La même société sert également l’Organisation des Nations Unies, qui semble avoir oublié que la compagnie de Gleser a formé, dans les années 80, le violent Bataillon du Honduras 3-16 du Honduras, soutenu par la la CIA et impliqué dans la disparition de 191 personnes. ( Ceci a été documenté dans le livre de Andrew et Leslie Cockburn : Dangerous Liaison – The Inside Story of the US-Israeli Covert Relationship).
Le criminel de guerre et tueur d’enfants, Noav Galant, alors qu’il était pressenti pour devenir le prochain chef d’état-major général, a pris sa retraite en raison d’allégations selon lesquelles il s’appropriait des terres publiques près de chez lui pour son usage privé, ce qui est ironique par excellence étant donné qu’il participe à la direction de HaChadash HaShomer qui aide « les agriculteurs et les éleveurs israéliens dans le Néguev et la Galilée qui administrent de vastes étendues de terres appartenant à l’État, à faire face à la menace d’une saisie illégale de leurs terres », c’est-à- dire à empêcher « l’empiètement continu de les Bédouins sur des terres appartenant à l’Etat », lesquelles nous le savons tous, sont des terres bédouines ancestrales volées par Israël. Comme nous le constatons, Galant est passé maître en hypocrisie.

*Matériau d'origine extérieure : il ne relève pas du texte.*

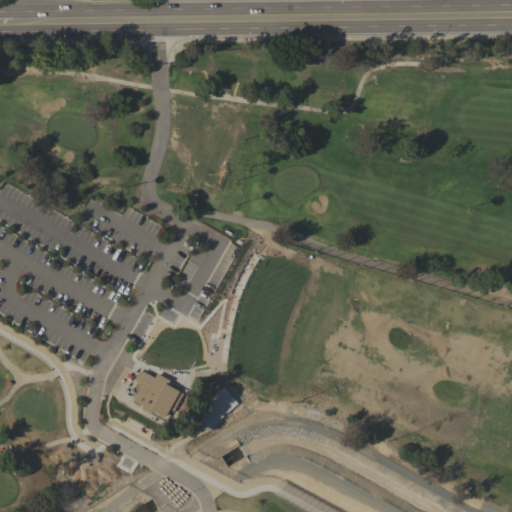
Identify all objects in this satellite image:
road: (386, 18)
road: (210, 21)
road: (6, 22)
road: (87, 22)
road: (160, 131)
road: (130, 232)
road: (73, 244)
park: (252, 266)
road: (200, 274)
road: (63, 284)
road: (145, 288)
road: (39, 315)
building: (154, 393)
building: (155, 393)
building: (215, 407)
building: (215, 408)
road: (133, 433)
road: (125, 434)
road: (122, 446)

L’exposition par Le laboratoire des profits réalisés par Israël pour son expertise et le trafic d’armes n’a rien de nouveau et a déjà été bien documenté comme dans l’ouvrage de Jane Haapiseva-Hunter sur La politique étrangère israélienne : l’Afrique du Sud et l’Amérique centrale. L’impact du documentaire réside dans le fait d’entendre et de voir directement nous-mêmes les psychopathes israéliens admettre gaiement faire beaucoup d’argent grâce aux nettoyage ethnique et aux génocide.
Feldman termine Le laboratoire par un sommet d’ironie cruelle : lors d’une conférence, ces gros asticots israéliens nourris de cadavres, hochent la tête et sourient en écoutant la belle et inspirée chanson de John Lennon, « Imagine ».
« Imaginez tous les peuples du monde,
Vivant en paix … »
* Vacy Vlazna militante australienne, est actuellement coordinatrice de Justice pour les Affaires palestiniennes. Elle a travaillé dans les négociations de paix d’Aceh et du Timor-Est.